Fluffy Socks Comfortable Winner of $150,000 Selima

October 3, 2020

Follows Maiden Score with First Career Stakes Triumph

BALTIMORE, Md. – Head of Plains Partners’ homebred Fluffy Socks, stepping up off her maiden win last month, scooted through an opening along the rail and surged past favored leader Invincible Gal to win the $150,000 Selima Saturday at Pimlico Race Course.

The 91st running of the 1 1/16-mile Selima for 2-year-old fillies on the grass kicked off an all-stakes Preakness Day program of 12 races featuring the $1 million Preakness (G1) and $250,000 Black-Eyed Susan (G2).

This was only the fourth time the Selima was run at Pimlico and first since Hear Us Roar’s victory in 2004. Other editions on Old Hilltop came in 1943 and 1979.
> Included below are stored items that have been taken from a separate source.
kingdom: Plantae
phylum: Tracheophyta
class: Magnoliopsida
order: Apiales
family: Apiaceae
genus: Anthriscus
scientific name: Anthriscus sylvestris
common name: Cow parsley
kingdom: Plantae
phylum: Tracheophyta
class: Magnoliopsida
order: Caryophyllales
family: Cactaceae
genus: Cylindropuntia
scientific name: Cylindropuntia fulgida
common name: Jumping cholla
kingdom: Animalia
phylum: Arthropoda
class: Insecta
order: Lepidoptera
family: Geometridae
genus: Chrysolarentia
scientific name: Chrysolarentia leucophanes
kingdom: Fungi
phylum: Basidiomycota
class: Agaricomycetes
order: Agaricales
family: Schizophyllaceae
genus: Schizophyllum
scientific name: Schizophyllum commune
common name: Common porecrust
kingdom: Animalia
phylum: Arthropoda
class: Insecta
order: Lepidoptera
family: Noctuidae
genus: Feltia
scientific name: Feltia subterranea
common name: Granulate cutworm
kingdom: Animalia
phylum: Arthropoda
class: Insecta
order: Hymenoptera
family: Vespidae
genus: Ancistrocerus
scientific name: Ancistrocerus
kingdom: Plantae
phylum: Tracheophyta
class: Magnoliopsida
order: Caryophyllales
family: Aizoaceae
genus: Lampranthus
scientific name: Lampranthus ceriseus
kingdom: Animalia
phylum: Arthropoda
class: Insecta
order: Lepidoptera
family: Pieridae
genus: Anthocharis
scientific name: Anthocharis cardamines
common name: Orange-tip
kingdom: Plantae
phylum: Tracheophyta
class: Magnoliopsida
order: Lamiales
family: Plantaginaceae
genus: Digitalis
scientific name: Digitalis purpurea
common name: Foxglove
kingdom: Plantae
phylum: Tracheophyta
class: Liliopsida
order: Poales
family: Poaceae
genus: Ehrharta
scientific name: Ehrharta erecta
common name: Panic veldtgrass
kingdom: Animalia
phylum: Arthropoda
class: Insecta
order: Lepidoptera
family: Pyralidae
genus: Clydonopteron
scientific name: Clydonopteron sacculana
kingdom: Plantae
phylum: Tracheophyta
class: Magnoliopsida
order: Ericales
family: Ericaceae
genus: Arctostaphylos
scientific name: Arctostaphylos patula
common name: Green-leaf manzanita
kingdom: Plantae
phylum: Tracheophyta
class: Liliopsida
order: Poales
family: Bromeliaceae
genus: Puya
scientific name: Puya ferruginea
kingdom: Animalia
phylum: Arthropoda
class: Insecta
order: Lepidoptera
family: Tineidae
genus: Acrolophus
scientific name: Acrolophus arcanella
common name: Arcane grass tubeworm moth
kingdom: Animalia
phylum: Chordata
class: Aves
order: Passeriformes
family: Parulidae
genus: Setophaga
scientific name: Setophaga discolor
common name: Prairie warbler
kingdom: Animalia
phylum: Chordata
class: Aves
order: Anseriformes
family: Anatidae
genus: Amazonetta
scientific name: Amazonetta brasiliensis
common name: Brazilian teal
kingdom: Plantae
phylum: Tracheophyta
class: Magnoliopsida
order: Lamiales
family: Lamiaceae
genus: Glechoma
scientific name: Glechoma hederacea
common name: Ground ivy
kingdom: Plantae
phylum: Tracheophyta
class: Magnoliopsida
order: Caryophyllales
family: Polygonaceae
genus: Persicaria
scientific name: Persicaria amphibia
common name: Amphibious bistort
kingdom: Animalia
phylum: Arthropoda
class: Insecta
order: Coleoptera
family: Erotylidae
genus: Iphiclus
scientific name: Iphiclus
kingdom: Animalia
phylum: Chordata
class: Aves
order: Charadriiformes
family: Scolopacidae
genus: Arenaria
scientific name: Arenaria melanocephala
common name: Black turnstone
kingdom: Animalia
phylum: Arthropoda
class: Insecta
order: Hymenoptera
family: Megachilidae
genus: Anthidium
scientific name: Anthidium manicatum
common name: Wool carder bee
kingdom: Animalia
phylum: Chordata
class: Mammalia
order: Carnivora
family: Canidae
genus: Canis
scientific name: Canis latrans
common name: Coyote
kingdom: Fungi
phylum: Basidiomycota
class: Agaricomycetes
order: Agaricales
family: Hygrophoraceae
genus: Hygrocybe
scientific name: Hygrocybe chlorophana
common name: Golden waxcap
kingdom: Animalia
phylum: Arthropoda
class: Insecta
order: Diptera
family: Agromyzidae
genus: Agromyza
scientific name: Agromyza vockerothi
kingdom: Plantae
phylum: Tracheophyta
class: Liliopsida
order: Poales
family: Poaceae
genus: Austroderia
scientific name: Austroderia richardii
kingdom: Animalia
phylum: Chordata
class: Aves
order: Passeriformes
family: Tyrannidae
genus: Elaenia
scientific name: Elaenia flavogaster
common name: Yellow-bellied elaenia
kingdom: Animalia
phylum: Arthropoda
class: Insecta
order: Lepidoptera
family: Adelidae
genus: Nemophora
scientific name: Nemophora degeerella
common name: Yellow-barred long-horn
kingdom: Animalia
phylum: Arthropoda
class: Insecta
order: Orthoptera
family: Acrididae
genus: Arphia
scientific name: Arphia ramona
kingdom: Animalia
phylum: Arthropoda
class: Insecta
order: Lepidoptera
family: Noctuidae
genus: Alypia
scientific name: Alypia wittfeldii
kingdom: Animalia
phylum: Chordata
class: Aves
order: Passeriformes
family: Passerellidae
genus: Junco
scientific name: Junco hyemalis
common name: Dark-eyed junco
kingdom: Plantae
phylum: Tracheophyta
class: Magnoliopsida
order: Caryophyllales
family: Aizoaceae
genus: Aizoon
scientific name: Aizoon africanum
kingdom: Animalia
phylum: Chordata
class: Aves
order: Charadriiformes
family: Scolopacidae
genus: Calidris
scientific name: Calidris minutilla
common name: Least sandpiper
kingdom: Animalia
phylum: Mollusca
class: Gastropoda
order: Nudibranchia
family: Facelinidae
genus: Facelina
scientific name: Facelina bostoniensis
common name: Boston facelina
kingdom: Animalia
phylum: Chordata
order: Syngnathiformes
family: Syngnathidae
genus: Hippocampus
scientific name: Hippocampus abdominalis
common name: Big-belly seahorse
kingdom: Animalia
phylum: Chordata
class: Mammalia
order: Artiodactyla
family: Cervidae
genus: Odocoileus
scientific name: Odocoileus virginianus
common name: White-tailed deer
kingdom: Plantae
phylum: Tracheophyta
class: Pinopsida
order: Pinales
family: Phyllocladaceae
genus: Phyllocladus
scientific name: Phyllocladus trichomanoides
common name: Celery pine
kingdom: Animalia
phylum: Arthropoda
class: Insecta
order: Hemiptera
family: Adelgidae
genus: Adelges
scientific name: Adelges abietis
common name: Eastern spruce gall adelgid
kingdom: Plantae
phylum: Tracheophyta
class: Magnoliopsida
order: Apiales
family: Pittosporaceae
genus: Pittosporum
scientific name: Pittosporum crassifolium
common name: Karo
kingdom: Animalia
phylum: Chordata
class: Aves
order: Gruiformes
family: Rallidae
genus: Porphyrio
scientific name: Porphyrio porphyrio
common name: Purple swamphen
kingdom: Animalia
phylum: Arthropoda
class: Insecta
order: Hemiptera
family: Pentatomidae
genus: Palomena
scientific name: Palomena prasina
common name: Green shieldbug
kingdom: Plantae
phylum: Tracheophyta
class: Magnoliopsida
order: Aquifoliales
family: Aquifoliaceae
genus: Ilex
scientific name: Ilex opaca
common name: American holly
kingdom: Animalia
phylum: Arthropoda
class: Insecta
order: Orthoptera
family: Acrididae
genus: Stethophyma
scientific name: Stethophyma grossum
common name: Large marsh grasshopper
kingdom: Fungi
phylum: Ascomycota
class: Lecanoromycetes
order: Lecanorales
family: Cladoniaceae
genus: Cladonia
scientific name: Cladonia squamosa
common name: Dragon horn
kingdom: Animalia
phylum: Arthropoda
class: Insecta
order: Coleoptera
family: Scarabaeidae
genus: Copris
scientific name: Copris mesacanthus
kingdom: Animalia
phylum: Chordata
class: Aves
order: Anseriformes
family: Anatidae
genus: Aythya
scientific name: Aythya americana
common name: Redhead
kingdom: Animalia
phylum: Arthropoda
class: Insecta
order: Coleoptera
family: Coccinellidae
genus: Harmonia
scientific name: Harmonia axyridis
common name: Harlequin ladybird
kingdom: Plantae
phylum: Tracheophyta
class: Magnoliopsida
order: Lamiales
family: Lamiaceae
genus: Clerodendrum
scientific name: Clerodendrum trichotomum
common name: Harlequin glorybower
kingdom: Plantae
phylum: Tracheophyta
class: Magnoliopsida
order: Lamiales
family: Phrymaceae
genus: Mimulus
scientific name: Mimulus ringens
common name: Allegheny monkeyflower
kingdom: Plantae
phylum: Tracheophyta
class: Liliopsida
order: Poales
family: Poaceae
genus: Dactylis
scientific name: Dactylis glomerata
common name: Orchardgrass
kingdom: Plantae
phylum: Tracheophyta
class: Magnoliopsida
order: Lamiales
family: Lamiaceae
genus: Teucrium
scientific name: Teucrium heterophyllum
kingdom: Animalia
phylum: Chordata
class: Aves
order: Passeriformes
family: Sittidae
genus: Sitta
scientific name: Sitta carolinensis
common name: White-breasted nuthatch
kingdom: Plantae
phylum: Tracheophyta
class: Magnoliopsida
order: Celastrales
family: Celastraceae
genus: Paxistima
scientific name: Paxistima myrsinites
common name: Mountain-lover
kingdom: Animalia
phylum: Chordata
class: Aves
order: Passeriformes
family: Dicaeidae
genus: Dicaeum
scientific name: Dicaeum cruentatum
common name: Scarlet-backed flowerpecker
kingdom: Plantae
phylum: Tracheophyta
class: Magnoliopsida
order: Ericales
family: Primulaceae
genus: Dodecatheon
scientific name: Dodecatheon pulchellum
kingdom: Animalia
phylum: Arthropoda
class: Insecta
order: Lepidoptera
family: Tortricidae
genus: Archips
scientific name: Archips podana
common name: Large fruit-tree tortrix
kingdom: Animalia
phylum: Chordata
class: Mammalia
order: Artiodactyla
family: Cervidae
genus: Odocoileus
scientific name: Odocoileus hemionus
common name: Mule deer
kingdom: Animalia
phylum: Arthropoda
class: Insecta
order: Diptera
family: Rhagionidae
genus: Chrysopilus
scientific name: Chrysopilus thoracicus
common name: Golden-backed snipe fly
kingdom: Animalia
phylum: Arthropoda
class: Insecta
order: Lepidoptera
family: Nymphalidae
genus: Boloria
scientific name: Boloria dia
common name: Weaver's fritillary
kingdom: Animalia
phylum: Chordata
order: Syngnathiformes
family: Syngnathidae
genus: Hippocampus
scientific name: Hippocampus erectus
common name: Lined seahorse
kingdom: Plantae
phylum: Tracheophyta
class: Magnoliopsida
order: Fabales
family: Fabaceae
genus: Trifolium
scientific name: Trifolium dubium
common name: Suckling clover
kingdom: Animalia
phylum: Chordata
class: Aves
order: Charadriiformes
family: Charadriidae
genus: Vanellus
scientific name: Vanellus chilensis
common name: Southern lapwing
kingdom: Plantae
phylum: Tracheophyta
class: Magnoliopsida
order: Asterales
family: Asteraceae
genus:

Trevor McCarthy, Maryland’s four-time champion jockey, was unhurried on Fluffy Socks near the back of the pack as maiden Domain Expertise and 8-5 top choice Invincible Gal duked it out up front through fractions of 25.57 seconds, 51.36 and 1:17.17. While waiting for room at the top of the stretch, McCarthy found a seam and sailed through to win by 2 ¼ lengths in 1:50.74 over the yielding course.

Invincible Gal, unlucky runner-up in the one-mile Sorority, finished second with 21-1 long shot Tic Tic Tic Boom getting up for third. Invincible Gal is trained by Graham Motion, who captured last year’s Selima with subsequent Breeders’ Cup Juvenile Fillies Turf (G1) winner Sharing.

The turf is very soft. It was a real stamina test. It didn’t set up how we had hoped, but she ran well,” Motion said.

It was the second Selima win for McCarthy following Ruby Notion in 2015. Fluffy Socks, by British-bred Slumber, debuted running fifth Aug. 9 at Saratoga prior to her maiden score going a mile Sept. 7 at Kentucky Downs.

“[Trainer] Chad [Brown] just gave me instructions to get a good break with her and just get her to relax the best I could and see where she wants to be comfortable-wise, said McCarthy.

“We just kind of took it from the break. Walking the course this morning, it seemed the inside was the freshest part that we haven’t run on. I saved all the ground I could. When it came to the top of the stretch, I kind of made my way up and, actually, I was trying to angle my way outside and then the rail opened up and I said, ‘This is perfect.’ It was great to stay on the fresh ground most of the way.”

First run in 1926, the Selima is named for the great English race mare who was imported to the U.S. in the 1750s by Benjamin Tasker Jr., manager of the famed Belair Farm in Prince George’s County. The daughter of the Godolphin Arabian, considered ‘Queen of the Turf,’ also gained fame as a broodmare.